Sneakersnstuff has opened the Sneakersnstuff bar, the brand's inaugural hospitality location in the U.S.A. Inspired by NYC nightlife, the 2000-square-foot space incorporates hues of purple, blue and gold into elements of the bar to create a relaxed atmosphere. The furniture and light fixtures pay homage to Sneakersnstuff's Scandinavian roots with objects designed by Swedish, Finnish, and Danish designers. Long and wide blue and purple couches designed by Swedish designers Thomas Bernstrand and Stefan Borselius wind throughout the space, with a focal point circular couch at the center of the room

The design and interior space of all Sneakersnstuff stores are based on and inspired by their host cities. When opening up a new store, Sneakersnstuff does their research on the history and heritage, both past and present, as well as on local influences around the host city. These elements becomes the inspiration for the concept and interior of each store. This process results in well thought out stores with custom made interiors, furniture, details that are unique to SNS both as a retail destination and to the cities that they’re in.
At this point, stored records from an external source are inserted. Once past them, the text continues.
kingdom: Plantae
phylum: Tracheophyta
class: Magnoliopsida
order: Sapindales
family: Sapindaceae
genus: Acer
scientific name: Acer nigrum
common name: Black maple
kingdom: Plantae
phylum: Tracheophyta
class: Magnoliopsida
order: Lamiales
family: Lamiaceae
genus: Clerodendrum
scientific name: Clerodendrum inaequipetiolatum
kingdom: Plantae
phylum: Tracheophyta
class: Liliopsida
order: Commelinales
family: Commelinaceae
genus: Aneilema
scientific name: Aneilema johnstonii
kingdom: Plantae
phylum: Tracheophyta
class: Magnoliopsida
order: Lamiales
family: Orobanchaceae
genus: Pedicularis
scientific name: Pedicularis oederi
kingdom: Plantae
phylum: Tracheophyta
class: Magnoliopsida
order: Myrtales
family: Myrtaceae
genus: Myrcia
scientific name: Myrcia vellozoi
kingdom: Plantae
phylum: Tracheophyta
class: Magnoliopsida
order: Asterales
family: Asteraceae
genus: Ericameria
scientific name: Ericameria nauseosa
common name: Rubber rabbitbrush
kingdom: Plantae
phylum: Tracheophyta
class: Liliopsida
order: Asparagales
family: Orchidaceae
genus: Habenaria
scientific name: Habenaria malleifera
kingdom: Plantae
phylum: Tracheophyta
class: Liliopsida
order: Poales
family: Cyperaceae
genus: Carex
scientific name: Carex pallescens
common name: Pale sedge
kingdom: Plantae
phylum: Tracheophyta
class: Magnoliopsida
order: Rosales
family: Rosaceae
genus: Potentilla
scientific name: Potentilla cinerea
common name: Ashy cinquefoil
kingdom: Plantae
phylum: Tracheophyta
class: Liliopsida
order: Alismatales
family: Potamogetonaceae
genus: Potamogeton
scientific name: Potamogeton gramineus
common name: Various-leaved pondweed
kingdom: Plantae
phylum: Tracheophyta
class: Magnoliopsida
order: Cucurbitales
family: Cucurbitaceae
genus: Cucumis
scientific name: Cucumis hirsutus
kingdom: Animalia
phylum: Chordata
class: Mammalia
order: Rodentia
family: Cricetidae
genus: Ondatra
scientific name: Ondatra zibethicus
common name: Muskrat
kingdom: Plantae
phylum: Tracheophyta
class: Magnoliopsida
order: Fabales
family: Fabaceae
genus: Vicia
Sneakersnstuff Opens NYC Bar

The bar is owned and will be programmed out by Sneakersnstuff, and is designed collaboratively by Sneakersnstuff and Jenny Askenfors of Bofink Design. The bar features a solid drink menu with the concept of "shitty drinks made great", paying homage to classic NYC cocktails with a new twist. Addtionally, the SNS Bar will also offer beers, some light food and snacks while evening and resident DJs, events and activities will host on a daily basis.

As fashion brands look to expand their business, many are looking beyond opening traditional retail stores. Food and dining establishments are slowly becoming popular. Just look at the success of the Ralph Lauren Polo Bar, which has become one of New York's foremost dining establishments and a major tourist. Nightlife in New York is a consistent business, although not without its challenges. New York isn't a hard city to sell a drink in though.